The women directors in the competition section are Senegalese first-time director Ramata-Toulaye Sy, Austrian Jessica Hausner, whose Club Zero tells the story of a group of climate warrior-school students, Oscar-nominated Tunisian director Kaouther Ben Hania (The Man Who Sold His Skin), whose Four Daughters is about a mother's ordeal amid the disappearance of her two children, French director Catherine Breillat, whose Last Summer tells the story of an affair between a woman and her husband's teenaged son from a previous marriage, Italian filmmaker Alice Rohrwarcher, whose La Chimera, is about stolen artefacts, and French director Justine Triet, whose Anatomy of a Fall is about a woman suspected of her husband's murder.
The Asian films are represented by Kashyap in Midnight Screenings category, Chinese documentary director Wang Bing's Youth, which marks the return of documentary films to competition section in Cannes, and Monster by Hirokazu Kore-eda, who returned to Japan to film a story about a teacher and pupil after his last film, Broker, shot entirely in South Korea. "It's not Rashomon, but there are some links with (Akira) Kurosawa," says Cannes festival's General Delegate Thierry Fremaux. Japanese veteran actor-director, Takeshi Kitano, will present a samurai comedy, titled Kubi, which is likely his last film, in the Cannes Premiere category launched last year.

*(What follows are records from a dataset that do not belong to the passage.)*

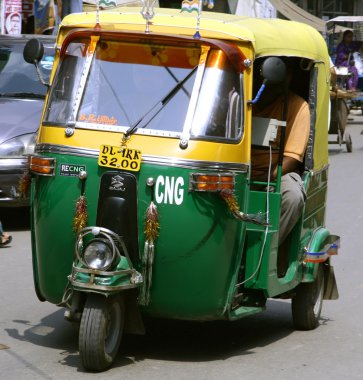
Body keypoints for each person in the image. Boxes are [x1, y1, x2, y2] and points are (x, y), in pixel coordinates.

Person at [251, 60, 310, 247]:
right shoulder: (235, 97)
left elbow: (291, 159)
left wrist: (264, 177)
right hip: (234, 171)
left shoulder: (297, 106)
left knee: (292, 196)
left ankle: (268, 250)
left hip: (272, 174)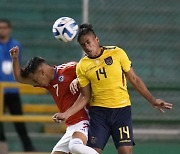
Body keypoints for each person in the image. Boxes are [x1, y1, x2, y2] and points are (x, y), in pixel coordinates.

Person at [54, 24, 173, 154]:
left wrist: (152, 100)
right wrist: (66, 114)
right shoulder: (82, 66)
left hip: (121, 112)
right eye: (83, 45)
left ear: (96, 40)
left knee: (125, 152)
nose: (87, 47)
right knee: (90, 152)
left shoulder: (117, 53)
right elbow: (85, 96)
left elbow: (134, 79)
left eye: (89, 42)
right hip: (99, 114)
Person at [9, 46, 98, 154]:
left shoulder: (70, 68)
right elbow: (19, 78)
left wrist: (78, 79)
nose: (36, 83)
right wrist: (15, 59)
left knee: (75, 146)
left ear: (42, 73)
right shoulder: (48, 83)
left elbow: (91, 72)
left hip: (84, 120)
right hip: (71, 126)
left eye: (36, 80)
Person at [0, 19, 35, 152]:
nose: (2, 30)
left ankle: (28, 147)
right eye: (0, 28)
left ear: (9, 29)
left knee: (19, 121)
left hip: (12, 89)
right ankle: (2, 146)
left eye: (4, 27)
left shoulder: (16, 45)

South Korea, which has been the toast of Cannes festival in the past few years, has a first-time director, Kim Chang-hoon, in Un Certain Regard, with his feature, Hopeless, and the acclaimed filmmaker Kim Jee-woon, in the Out of Competition category, with his film, Cobweb, a film about a film. Singapore is represented by the London-based Anthony Chen (The Breaking Ice) in Un Certain Regard section. Iran also has a film in the same category, Terrestrial Verses by directors Ali Asgari and Alireza Khatami. South America has six films — The Buriti Flower co-directed by Brazilian filmmaker Renée Nader Messora and Portuguese filmmaker João Salaviza about how the Brazilian people in the Amazon region are wrongly treated in recent history, The Delinquents from Argentina directed by Rodrigo Moreno, and the Chilean film, The Settlers, by Felipe Gálvez (all three in Un Certain Regard), veteran Spanish director Victor Erice's Close Your Eyes, Pictures of Ghosts by Brazilian director Kleber Mendonça Filho, and Firebrand by Brazilian Karim Aïnouz in the competition section.
The international directing heavyweights like Ken Loach and Aki Kaurismaki will be eagerly awaited by movie lovers. The Palme d'Or-winning Loach's new film, The Old Oak, encompasses the whole world and its problems like the refugee and migrant crisis and unemployment. "Are you sure?" Loach asked Fremaux when the Cannes artistic director called him to invite him to the competition yet again. Kaurismaki, who once sent American filmmaker David Lynch into guffaws in Cannes with his seemingly sincere question, "Who are you?", will come with his new project, Fallen Leaves, which is shot in Helsinki and about love and longing. Spanish director Pedro Almodovar returns to Cannes with his short film, Strange Way of Life, his second English-language film after the 2020 Human Voice. Wim Wender will have two films in the festival — Perfect Days in the competition section and Anselm, a 3D film, in the Special Screenings category. American director Martin Scorsese will return to Cannes with Leonardo DiCaprio, Lily Gladstone and Robert De Nero-starring Western crime drama, Killers of the Flower Moon.